- From: Vol 13, Issue 2 (February 2012)
- Category: Brief
- Region: Middle East
Iraq, Israel, Oman, Qatar and United Arab Emirates
- Related Companies: Amiad, Arkal Filtration Systems, Banque Saudi Fransi, Energoprojekt Entel, Eversheds, General Electricity & Water Corporation (Kahramaa), HSBC, Marafiq, PwC and SMN Power Holding Co
Iraq’s Ministry of Water Resources is looking into deploying desalination plants to treat and reuse the brackish water runoff passing through the huge Main Outfall Drain (MOD) in the middle of the country.
It has issued a request for expressions of interest from potential advisors on a feasibility study, with a deadline of 5th March. At peak times, the MOD currently deposits about 220m3/second (19 million m3/d) of saline water into the Gulf via the Shatt al-Arab river.
* SMN Power, the company that owns the Barka 2 IWPP in Oman, reported a 26% rise in yearly pre-tax profits to OMR5.3 million ($13.7 million) for 2011, with an operating revenue of OMR82 million ($212 million). It is the company’s first results announcement since a 35% IPO in October 2011.
* Saudi utility Marafiq has agreed terms on a 15-year, SAR4.5 billion ($1.2 billion) Islamic loan to fund its investment plans in power, water and wastewater services for the industrial cities of Jubail and Yanbu. HSBC and Banque Saudi Fransi advised on the deal.
* Israeli filtration specialist Amiad Water Systems has issued a trading update predicting a 30% rise in annual revenue to $116 million in 2011, following the successful integration of Arkal Filtration Systems in 2010. It is looking to achieve strong international growth in 2012 from its new subsidiary in Brazil, Amiad Sistemas de Agua Ltda.
* Qatari power and water supplier Kahramaa has appointed PwC, Eversheds and Energoprojekt ENTEL to advise on the financial, legal and technical aspects of its strategy for improving and expanding the capacity and provision of its utilities.

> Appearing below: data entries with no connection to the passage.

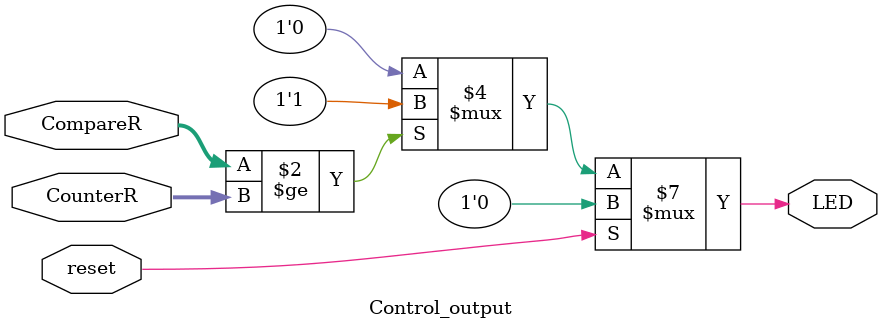
<source format=v>
 module Control_output #(parameter WIDTH = 8)
							 (input reset,
							  input [WIDTH-1:0] CompareR,
							  input [WIDTH-1:0] CounterR,
							  output reg LED
							  );
  
  always @(reset,CompareR, CounterR)
  begin      
    if (reset) 
		begin 
			LED <= 1'b0;
		end
    else if (CompareR >= CounterR)
		begin
         LED <= 1'b1;
		end
	else 
		begin
			 LED <= 1'b0;
		end
  end  
  
  endmodule
</source>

Qatar is looking to expand its water and power assets significantly as the country goes through a period of rapid growth.
* Abu Dhabi’s national energy company, Taqa, blamed additional ‘unavoidable’ external costs for a 26% drop in yearly net income to AED752 million ($205 million) in 2011. However, revenue rose 14% to AED24.4 billion ($6.6 billion). Taqa owns majority stakes in most of the emirate’s power and water assets, and also invests in projects outside the emirate.